Bab.4

5.4K 380 4
                                    

Bencana!

Itu yang aku pikirkan saat melihat dia tersenyum di dalam lift. Huft, kenapa jadi sering lihat dia, sih?

"Hai, kita ketemu lagi," ucapnya sok manis saat kami bersisihan.

"Meski sering ketemu kamu mengacuhkanku dan membuat aku makin ... penasaran."
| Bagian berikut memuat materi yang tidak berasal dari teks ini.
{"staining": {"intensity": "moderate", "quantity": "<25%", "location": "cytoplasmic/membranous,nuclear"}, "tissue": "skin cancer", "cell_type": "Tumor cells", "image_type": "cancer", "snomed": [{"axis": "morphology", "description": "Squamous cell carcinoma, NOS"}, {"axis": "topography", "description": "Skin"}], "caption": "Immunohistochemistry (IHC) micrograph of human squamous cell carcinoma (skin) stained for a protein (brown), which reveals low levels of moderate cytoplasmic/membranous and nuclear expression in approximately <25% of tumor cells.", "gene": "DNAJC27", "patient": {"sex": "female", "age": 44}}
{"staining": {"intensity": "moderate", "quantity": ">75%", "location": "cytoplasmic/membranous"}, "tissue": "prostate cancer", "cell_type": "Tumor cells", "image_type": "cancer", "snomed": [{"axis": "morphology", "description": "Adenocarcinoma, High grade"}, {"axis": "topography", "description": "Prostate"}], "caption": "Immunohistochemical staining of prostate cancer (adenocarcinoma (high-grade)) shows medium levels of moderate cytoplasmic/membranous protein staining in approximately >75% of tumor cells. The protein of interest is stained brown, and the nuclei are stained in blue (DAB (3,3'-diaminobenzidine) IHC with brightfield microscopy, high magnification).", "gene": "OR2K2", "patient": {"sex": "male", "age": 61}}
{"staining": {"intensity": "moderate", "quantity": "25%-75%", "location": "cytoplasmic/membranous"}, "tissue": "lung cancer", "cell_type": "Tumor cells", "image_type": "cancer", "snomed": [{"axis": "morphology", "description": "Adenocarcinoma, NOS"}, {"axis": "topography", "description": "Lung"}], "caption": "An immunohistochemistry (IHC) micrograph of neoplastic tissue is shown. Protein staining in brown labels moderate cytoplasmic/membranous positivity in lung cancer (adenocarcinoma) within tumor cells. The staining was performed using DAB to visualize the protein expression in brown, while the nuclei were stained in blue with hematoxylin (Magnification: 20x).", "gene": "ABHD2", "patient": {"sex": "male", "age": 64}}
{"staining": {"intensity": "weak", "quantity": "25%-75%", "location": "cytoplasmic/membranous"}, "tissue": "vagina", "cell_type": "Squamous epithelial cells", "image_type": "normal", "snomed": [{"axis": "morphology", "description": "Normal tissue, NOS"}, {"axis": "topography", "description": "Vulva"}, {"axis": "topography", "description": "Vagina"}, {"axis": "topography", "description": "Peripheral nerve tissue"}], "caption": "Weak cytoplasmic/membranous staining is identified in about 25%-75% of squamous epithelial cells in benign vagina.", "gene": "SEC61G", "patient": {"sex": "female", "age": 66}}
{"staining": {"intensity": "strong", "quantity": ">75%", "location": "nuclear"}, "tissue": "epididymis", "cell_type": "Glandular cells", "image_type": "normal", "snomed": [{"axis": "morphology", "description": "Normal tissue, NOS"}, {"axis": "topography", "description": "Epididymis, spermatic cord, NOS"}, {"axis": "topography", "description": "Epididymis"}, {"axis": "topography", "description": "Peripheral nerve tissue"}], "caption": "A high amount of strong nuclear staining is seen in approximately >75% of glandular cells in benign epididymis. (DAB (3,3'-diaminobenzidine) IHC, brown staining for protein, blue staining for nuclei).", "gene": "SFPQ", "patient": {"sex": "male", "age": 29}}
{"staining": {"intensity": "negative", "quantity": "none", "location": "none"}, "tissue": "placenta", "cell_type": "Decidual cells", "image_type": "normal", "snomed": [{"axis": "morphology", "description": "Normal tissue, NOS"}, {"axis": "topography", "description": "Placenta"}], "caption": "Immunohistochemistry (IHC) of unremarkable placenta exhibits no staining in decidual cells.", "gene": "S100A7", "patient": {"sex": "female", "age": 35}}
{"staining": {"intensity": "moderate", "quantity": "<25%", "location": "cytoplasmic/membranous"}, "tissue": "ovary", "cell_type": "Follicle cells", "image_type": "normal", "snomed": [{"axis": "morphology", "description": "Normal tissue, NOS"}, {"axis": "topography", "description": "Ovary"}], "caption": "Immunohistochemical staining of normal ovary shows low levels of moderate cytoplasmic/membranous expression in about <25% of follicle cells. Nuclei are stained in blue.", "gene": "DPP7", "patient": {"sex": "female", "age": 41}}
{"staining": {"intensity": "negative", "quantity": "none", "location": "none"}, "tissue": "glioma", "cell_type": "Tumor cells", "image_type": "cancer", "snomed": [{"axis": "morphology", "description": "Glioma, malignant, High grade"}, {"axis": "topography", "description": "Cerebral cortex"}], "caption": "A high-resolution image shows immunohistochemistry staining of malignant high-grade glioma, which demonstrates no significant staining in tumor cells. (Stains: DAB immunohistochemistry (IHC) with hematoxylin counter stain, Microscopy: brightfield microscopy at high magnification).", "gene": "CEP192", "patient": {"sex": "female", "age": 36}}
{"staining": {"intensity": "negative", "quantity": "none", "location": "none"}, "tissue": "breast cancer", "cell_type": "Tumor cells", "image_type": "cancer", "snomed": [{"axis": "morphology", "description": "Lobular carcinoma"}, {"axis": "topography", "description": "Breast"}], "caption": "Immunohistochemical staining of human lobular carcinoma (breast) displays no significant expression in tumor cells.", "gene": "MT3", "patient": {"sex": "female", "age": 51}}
Aku menoleh, memandangnya lekat-lekat. Ini pertama kalinya aku berinteraksi serius dengan manusia yang bukan bagian dari pekerjaan.

"Jangan penasaran kalau begitu," ketusku.

"Nggak bisa, terlanjur. Kasih tahu dulu namamu siapa?"

Belum sempat aku mengomel, lift membuka di lantai tujuh. Segerombolan ibu-ibu dengan riasan heboh dan dandanan yang wah, menyerbu masuk. Membuat aku dan si cowok terhimpit di dalam lift.

Ugh ... aku bisa merasakan bau parfum menyengat dan wajahku tepat di bahu si cowok. Sial! Begini risiko naik lift saat siang.

"Uhm ... sorry, ya? Bikin kamu nggak nyaman?" bisiknya di kupingku.

Aku merintih dalam hati, kesal dengan situasi sekarang. Jika tidak ingat ini siang bolong, sudah aku jebol atap lift dan mencari jalan keluar yang lain.

"Ayolah, jangan mendiamkanku?" ucapnya lagi.

Kali ini aku mendongak dan mata kami bertatapan. Dia tersenyum simpul lalu berkata lirih. "Hai, aku Andra."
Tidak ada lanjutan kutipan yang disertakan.